A clump of paper birch trees was planted by my neighbor in his front yard several years ago. Today, the white-bark trees stand out proudly against his blue house in Des Moines. They delight the eye. Their cousin, the river birch, is in our front yard across the street. 80 feet tall. It is a monster of a tree. Our white-bark tree also stands proudly over our house. Both sets of trees seem protective as they sit like sentries in our neighborhood. Guarding us against evil.
Listen . . . .
I was not surprised to see the displays of shoes taken from the victims of the Nazi death camp at Auschwitz-Birkenau. Adult shoes. Children’s shoes. Stylish shoes. Yes, even shoes with holes. All in one pile. When the Soviets arrived to liberate the camps in 1945, they found 43,525 pairs of shoes not yet shipped out by the Nazis.
The shoes, the suitcases, the eyeglasses, the hair — these are all on display for anyone to see. Shocking, but not surprising.
It is also no surprise the source of these items. The Nazis deported, at a minimum, 1,100,000 Jews to these camps located on the edge of the Polish town of Oswiecim (Auschwitz to the Germans), about 30 miles from Krakow. And those numbers don’t even include the thousands upon thousands of Poles and Roma taken to Auschwitz. The large majority of newly-arrived victims — the children, the sick, the elderly, pregnant women, mothers with small children — were stripped of these same displayed clothes and were immediately pushed into the gas chambers. The remaining small group, the “prisoners,” were also stripped of their clothing, their heads shaved, and they were put to work, or experimented upon, or shot, or hung. Their lives were a couple of weeks or a couple of months or a couple of years. As one surviving prisoner wrote: “[The Nazis told us] you did not come here to live, you came here to die, and you will.”
The size of the place is also not a surprise.

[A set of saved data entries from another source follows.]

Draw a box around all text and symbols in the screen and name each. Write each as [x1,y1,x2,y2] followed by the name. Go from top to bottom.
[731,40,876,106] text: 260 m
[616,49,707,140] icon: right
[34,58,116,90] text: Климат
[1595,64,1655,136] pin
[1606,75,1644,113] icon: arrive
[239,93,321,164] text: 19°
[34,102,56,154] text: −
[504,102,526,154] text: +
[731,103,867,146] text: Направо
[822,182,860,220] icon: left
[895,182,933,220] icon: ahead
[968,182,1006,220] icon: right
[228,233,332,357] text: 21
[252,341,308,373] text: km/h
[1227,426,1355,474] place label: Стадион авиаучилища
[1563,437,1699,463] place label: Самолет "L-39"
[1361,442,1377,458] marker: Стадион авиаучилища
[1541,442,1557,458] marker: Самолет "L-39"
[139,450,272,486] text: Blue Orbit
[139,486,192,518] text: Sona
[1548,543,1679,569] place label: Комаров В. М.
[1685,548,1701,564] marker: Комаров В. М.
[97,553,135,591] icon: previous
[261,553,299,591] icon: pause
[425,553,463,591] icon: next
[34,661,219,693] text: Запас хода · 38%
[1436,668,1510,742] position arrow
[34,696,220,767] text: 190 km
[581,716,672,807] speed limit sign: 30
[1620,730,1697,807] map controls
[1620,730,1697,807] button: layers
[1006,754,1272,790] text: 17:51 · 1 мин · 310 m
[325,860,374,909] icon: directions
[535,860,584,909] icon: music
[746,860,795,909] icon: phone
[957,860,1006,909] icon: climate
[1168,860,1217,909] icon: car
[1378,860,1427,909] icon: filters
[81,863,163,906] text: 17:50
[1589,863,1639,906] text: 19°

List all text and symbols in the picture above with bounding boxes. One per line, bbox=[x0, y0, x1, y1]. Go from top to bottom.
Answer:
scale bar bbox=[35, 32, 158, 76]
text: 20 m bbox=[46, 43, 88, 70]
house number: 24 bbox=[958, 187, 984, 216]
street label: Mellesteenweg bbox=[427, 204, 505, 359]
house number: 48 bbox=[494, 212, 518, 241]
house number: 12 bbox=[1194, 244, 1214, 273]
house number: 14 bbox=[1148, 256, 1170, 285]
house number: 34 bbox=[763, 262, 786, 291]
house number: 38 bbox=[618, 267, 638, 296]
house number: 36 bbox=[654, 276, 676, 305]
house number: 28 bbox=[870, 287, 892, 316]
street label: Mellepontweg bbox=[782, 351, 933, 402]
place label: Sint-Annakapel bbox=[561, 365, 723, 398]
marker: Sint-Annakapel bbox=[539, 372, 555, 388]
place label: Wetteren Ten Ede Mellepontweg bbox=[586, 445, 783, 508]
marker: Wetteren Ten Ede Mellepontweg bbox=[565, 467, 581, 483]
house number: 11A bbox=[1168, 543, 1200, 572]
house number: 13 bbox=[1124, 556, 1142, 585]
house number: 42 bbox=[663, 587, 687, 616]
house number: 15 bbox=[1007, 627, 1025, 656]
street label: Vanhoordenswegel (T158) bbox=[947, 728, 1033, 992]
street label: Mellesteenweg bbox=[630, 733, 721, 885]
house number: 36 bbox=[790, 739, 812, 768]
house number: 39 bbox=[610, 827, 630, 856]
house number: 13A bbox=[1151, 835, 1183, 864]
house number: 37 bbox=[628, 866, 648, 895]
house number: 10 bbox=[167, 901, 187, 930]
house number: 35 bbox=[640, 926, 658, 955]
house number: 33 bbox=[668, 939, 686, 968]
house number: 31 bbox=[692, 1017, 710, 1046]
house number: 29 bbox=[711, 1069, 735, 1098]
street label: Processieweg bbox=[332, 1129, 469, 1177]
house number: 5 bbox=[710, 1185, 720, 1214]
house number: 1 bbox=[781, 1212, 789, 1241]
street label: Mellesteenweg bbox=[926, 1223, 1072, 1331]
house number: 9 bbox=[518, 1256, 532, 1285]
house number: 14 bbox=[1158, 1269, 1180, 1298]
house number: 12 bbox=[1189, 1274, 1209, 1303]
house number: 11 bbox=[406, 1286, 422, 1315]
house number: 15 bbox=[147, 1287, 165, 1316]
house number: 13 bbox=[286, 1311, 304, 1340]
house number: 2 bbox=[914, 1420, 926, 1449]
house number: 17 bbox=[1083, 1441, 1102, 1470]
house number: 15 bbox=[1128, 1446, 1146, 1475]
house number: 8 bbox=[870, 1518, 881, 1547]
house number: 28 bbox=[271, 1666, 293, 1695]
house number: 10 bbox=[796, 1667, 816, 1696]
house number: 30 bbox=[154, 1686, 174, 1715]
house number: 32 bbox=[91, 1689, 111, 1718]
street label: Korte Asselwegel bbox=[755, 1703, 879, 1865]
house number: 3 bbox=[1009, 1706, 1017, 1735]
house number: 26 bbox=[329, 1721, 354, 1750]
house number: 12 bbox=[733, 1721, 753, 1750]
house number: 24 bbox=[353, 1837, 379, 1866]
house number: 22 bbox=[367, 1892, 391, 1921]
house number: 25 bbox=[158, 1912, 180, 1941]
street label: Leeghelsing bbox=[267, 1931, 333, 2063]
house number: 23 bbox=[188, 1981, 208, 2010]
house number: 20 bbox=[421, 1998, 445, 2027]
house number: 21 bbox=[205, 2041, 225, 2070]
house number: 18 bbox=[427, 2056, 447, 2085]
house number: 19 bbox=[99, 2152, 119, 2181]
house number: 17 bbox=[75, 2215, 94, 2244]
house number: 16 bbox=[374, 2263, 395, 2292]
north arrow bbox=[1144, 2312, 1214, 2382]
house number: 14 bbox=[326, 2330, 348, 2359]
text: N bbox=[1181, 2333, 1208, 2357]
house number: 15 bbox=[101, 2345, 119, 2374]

I stood midway on the train tracks in Birkenau and looked down to the far trees. It’s like standing at the Polk County Courthouse and looking east down Court Avenue all the way to the Des Moines River. Now, do that same distance in all four directions. There you go. The size of Birkenau.
Auschwitz and Birkenau were distinct camps, but they were really part of the same complex made up of several nearby camps. Birkenau’s claim was its ability to kill and cremate the most people in the quickest time. It had four main gas chambers with crematoriums, each able to murder 5000 people a day. Efficiency was documented and prized by the Nazis. Meticulous work orders were saved even for the crematoriums. No surprise.
I was also not surprised by the display of hundreds of canisters of deadly gas pellets, Zyklon-B, that were poured down the chimneys into the gas chambers.
Our guide, a Polish woman, who committed to this life’s work when she was 18, told us that the poison gas pellets were activated by the heat of the victims’ bodies. Even the choice of poison seemed to underscore Nazi hatred. The Jews must die, according to the Nazis, as long as their bodies are warm. Hate is not surprising. Gut-wrenching. Horrible. But not surprising.
No, I was surprised by only one thing . . . .
The three of us walked through the main gate of Birkenau, down the tracks that run on and on until they don’t, and then we turned to the right. We passed the gas chambers and crematoriums that the Nazis tried to destroy before the Soviets arrived. Crematorium III, with it’s stairs going downward into the large vault where thousand upon thousands had their final moments. Crematorium IV, which was destroyed in a mutiny by Jewish prisoners in 1944 — three SS men dead — 250 Jews killed. The ruins of Crematorium V.
And then we looked up.
We are totally alone. Not another human soul. Birds call somewhere in the far distance. Muted. The grey sky empties the late-winter landscape of all color. Dusk in the middle of the afternoon. Everything appears to be descending, enveloping, eroding.
And then there’s the birch trees. They rise up out of the forest floor, stately and proud, watching us watch.
There’s a picture, taken by one of the SS officers in 1944, showing dozens of mothers and children, and an old man or two, next to these trees. Waiting to go into the gas chamber. Sitting and standing in this forest. Moments from death. Innocent.
I ask our guide if it was really this peaceful back then.
“Yes,” she says. “I have talked to several survivors who said it was very quiet because no one wanted to say anything that would draw the Nazi’s notice. If the Nazis noticed them, they were beaten or shot.”
And are these the same trees as back then? “Yes,” she says. I later read that the Polish variety of the “common birch tree” lives to over 100 years.
The guide considers me as I look closely at the trees, and she says: “You know, the name ‘Birkenau’ means birch trees.”
Of course it does. Certainly it does. How could it not? A nightmare wrapped in festive paper.
Yes, I admit it, I am totally surprised as I stand next to these trees. I know it doesn’t make sense. I know I’m an old guy whose mind is on the way out. I know that crazy is actually crazy. But I can’t stop thinking — given what the birch trees saw, how can they not be weeping?